Logo Bloomberg Technoz

Alih-alih retaliasi, ia menyebut bahwa pemerintah perlu melakukan pendekatan negosiasi yang dilengkapi dengan reformasi regulasi dalam negeri dan penguatan daya saing produk ekspor.

Lebih lanjut, Telisa menyoroti potensi terjadinya trade diversion dari negara-negara seperti Tiongkok yang kini harus menghadapi hambatan ekspor ke Amerika. Meski begitu, Indonesia belum tentu menjadi tujuan utama peralihan ekspor tersebut.

“Substitusi pasar ekspor dari Amerika biasanya diarahkan ke negara maju seperti Jepang, Korea Selatan, atau Uni Eropa. Indonesia mungkin menjadi pilihan, tetapi bukan yang utama,” tambahnya.

Pemerintah perlu mengantisipasi kemungkinan masuknya barang impor dalam jumlah besar. Tak hanya itu, menghadapi ini juga diperlukan instrumen pengamanan pasar domestik yang kuat tanpa menciptakan hambatan yang bisa dianggap diskriminatif secara internasional.

Sebagai anggota ASEAN, BRICS, dan G20, Indonesia disebut perlu memaksimalkan jalur diplomasi multilateral untuk merespons dinamika global.

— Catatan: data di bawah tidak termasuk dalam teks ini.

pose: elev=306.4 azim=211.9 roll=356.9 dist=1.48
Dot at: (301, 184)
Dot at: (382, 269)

Meski Presiden Trump cenderung mendorong kesepakatan bilateral, langkah kolektif di tingkat kawasan tetap penting untuk menciptakan posisi tawar yang lebih kuat.

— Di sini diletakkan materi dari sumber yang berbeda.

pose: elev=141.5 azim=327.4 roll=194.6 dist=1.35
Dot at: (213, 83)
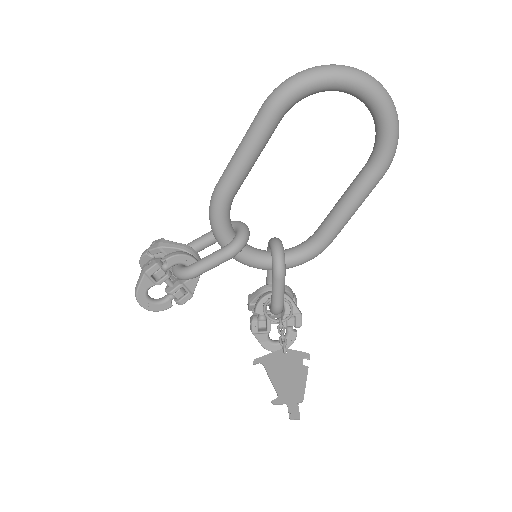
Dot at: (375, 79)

“Multilateral diplomacy harus tetap berjalan. Tapi di saat yang sama, pemerintah perlu menyiapkan kebijakan sektoral untuk meningkatkan daya saing industri nasional,” jelasnya.

Sektor-sektor seperti minyak sawit dan tekstil, yang masih memiliki permintaan tinggi di pasar Amerika, dinilai bisa menjadi jembatan untuk menjaga komunikasi dagang tetap terbuka.

“Jangan sampai kebijakan tarif balasan justru membuat ekspor kita makin tertekan. Solusinya ada di negosiasi, reformasi regulasi, dan diversifikasi pasar ekspor,” pungkasnya.